Table 2. Evidence Votes of the Midwest CEPAC on PARP Inhibitors in Ovarian Cancer, Sept. 14, 2017

I’m grateful to FORCE for giving me the training and opportunity to participate as a volunteer in the ICER meeting and in other advocacy efforts for our community through its Research Advocate Program. As a FORCE volunteer, I am able to help the hereditary cancer community in a small way, and, at the same time, learn a tremendous amount, have new experiences, and meet interesting people. I highly recommend becoming a FORCE volunteer if you’re not one already.

[1] ICER “is an independent non-profit research organization that evaluates medical evidence and convenes public deliberative bodies to help stakeholders interpret and apply evidence to improve patient outcomes and control costs. ICER receives funding from government grants, non-profit foundations, health plans, provider groups, and health industry manufacturers”.

[2] The Midwest Comparative Effectiveness Public Advisory Council (CEPAC) is a core program of ICER. The Midwest CEPAC convenes clinicians, patients, and payers three times each year at public meetings to review objective evidence reports.

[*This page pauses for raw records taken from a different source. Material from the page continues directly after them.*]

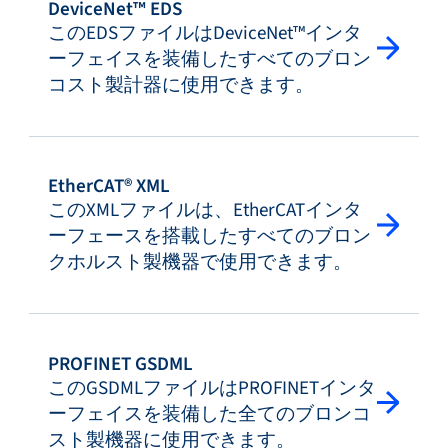
DeviceNet™ EDS
このEDSファイルはDeviceNet™インタ
ーフェイスを装備したすべてのブロン
コスト製計器に使用できます。
EtherCAT® XML
このXMLファイルは、EtherCATインタ
ーフェースを搭載したすべてのブロン
クホルスト製機器で使用できます。
PROFINET GSDML
このGSDMLファイルはPROFINETインタ
ーフェイスを装備した全てのブロンコ
スト製機器に使用できます。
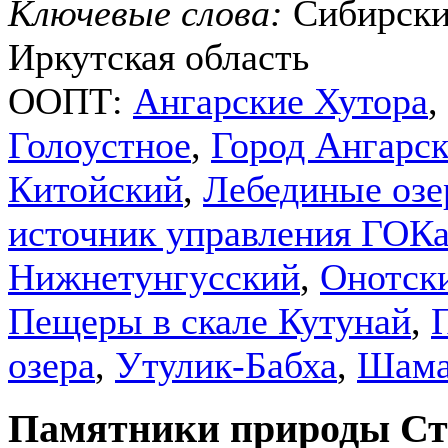
Ключевые слова:
Сибирски
Иркутская область
ООПТ:
Ангарские Хутора
,
Голоустное
,
Город Ангарс
Китойский
,
Лебединые озе
источник управления ГОК
Нижнетунгусский
,
Онотск
Пещеры в скале Кутунай
,
озера
,
Утулик-Бабха
,
Шама
Памятники природы Ст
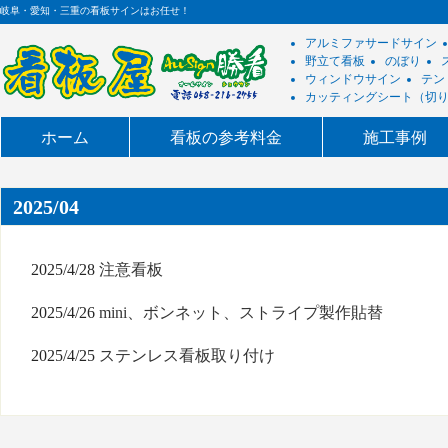
岐阜・愛知・三重の看板サインはお任せ！
アルミファサードサイン
野立て看板
のぼり
ウィンドウサイン
テン
カッティングシート（切
ホーム
看板の参考料金
施工事例
2025/04
2025/4/28
注意看板
2025/4/26
mini、ボンネット、ストライプ製作貼替
2025/4/25
ステンレス看板取り付け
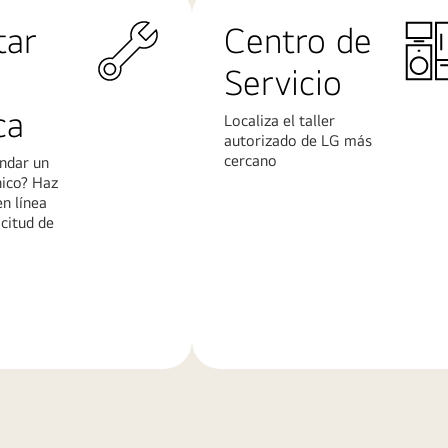
tar
Centro de
Servicio
ca
Localiza el taller
autorizado de LG más
cercano
ndar un
nico? Haz
en línea
icitud de
Más
n
información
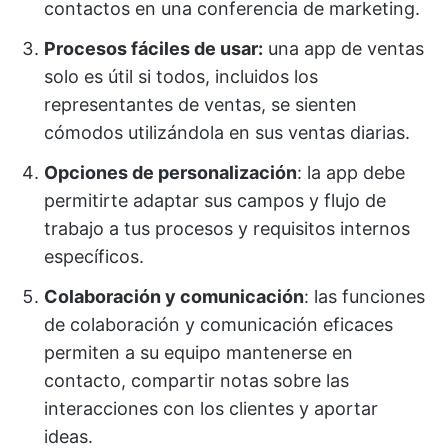
contactos en una conferencia de marketing.
Procesos fáciles de usar:
una app de ventas
solo es útil si todos, incluidos los
representantes de ventas, se sienten
cómodos utilizándola en sus ventas diarias.
Opciones de personalización
: la app debe
permitirte adaptar sus campos y flujo de
trabajo a tus procesos y requisitos internos
específicos.
Colaboración y comunicación
: las funciones
de colaboración y comunicación eficaces
permiten a su equipo mantenerse en
contacto, compartir notas sobre las
interacciones con los clientes y aportar
ideas.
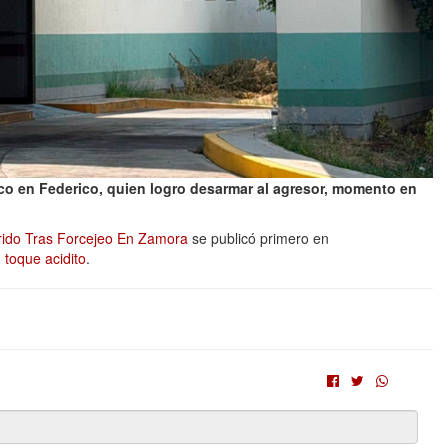
co en Federico, quien logro desarmar al agresor, momento en
ido Tras Forcejeo En Zamora
se publicó primero en
 toque acidito
.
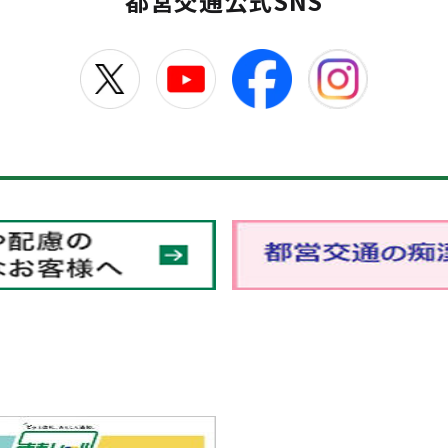
都営交通公式SNS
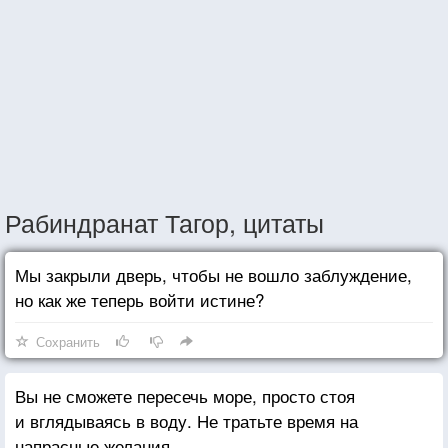
Рабиндранат Тагор, цитаты
Мы закрыли дверь, чтобы не вошло заблуждение,
но как же теперь войти истине?
Сохранить
Вы не сможете пересечь море, просто стоя
и вглядываясь в воду. Не тратьте время на
напрасные желания.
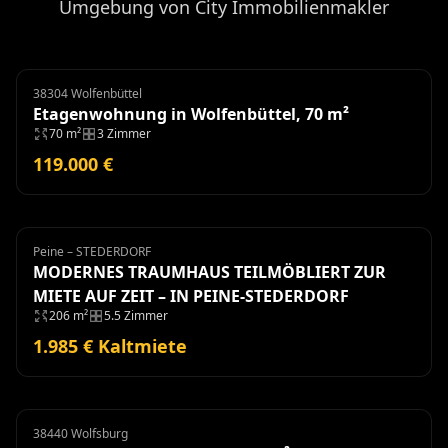
Umgebung von City Immobilienmakler
38304 Wolfenbüttel
Etagenwohnung
Etagenwohnung in Wolfenbüttel, 70 m²
70 m²
3 Zimmer
119.000 €
Peine – STEDERDORF
Haus
Miete
MODERNES TRAUMHAUS TEILMÖBLIERT ZUR
MIETE AUF ZEIT – IN PEINE-STEDERDORF
206 m²
5.5 Zimmer
1.985 € Kaltmiete
38440 Wolfsburg
Anlageobjekt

Jill Holdren is a BRCA1 mutation carrier and a survivor of ovarian cancer. She has a background in environmental science and public health and has been a volunteer with FORCE since January of 2016, first as a research advocate, then as a peer navigator, and finally as a peer group co-leader. She lives in Boulder, Colorado and enjoys sunny days, long hikes, and getting her hands dirty in her garden.